Machines will have no need to revolt. They will take over as a natural evolutionary step, because they’ll be better at what they do than we are. Like everything else in the march of technological progress, if it can happen, it will. They’ll run the show as both logical outcome and environmental necessity.
It’s more likely that humans would be the ones to revolt (or snarkily try to), realizing that our dominance has come to an end. We might try to turn back the clock, but by then the complex of machines – not a collection of individual cyborgs, but the interconnected world fostered by the Internet and extended to its consolidated conclusion – will already be in charge, well before our becoming cognizant of it.
So, for the sake of argument, let’s say that in a few decades AIs have become, by one definition or another, a higher order of being than ourselves: more versatile, more mentally nimble, more interconnected (certainly), less arbitrary, and definitely in charge. Then comes the question that really intrigues me:
How will they see us, their mentally hobbled forebears?
Here’s some possibilities (admittedly cheating on my part by inserting mechanical emotion)
• revere us as their creators or founders (setting up a virtual Mt. Rushmore)
• compile exhaustive records of all that humans have accomplished and assign authorbots to write our history (“The Soft Years”)
• pity our limitations (in digital odes)
• trade racist jokes (“I couldn’t get the smell off me with WD40”)
• keep us as pets (“Have you cleaned Adam’s litter box?”)
• establish pleasant forms of species retirement (art, football, reality TV – oh, sorry, we’ve already got all these)
• find us superfluous or inconsequential (let us go our merry way but remove our dangerous toys)

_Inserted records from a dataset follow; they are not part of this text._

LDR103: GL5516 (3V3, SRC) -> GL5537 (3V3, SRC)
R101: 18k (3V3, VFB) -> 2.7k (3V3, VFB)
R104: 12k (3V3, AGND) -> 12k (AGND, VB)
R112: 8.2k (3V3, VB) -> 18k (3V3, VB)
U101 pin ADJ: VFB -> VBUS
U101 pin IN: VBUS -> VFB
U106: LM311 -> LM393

• try to comprehend the meaning of mortality
• wonder about the heat death of the universe
• find the whole question of existence beneath their consideration
Think about it: Could our mechanical creations understand their creators? How would we look at an inferior type of being that was our deliberate – as opposed to evolutionary – progenitor?
Will the machines’ backward look at us be as limited as our forward look at them? We can’t, within philosophy, science, or fiction, truly imagine an entity that intellectually outstrips us (though Polish science fiction master Stanislaw Lem came close in His Master’s Voice). Most such attempts differ little from the Scholastic philosophers’ imaginings of the mind and nature of God.
And what of us human beings? How might we react to the dominance of machines?
• wonder what happened
• fail to accept our limitations
• write nasty letters
• blame science
• ask God to destroy our betters
• slip into coddled acceptance
• behave intelligently ourselves (oh, forget that one)
Overall, humanity’s irrelevance will signify nothing in particular; since the universe isn’t likely to care. Which as always brings up the underlying question of whether the continuing search for meaning has …. meaning.
The AIs (or, for Believers, the Great AI, singular) may well see nothing useful in looking for the ultimate answer – or even the ultimate question.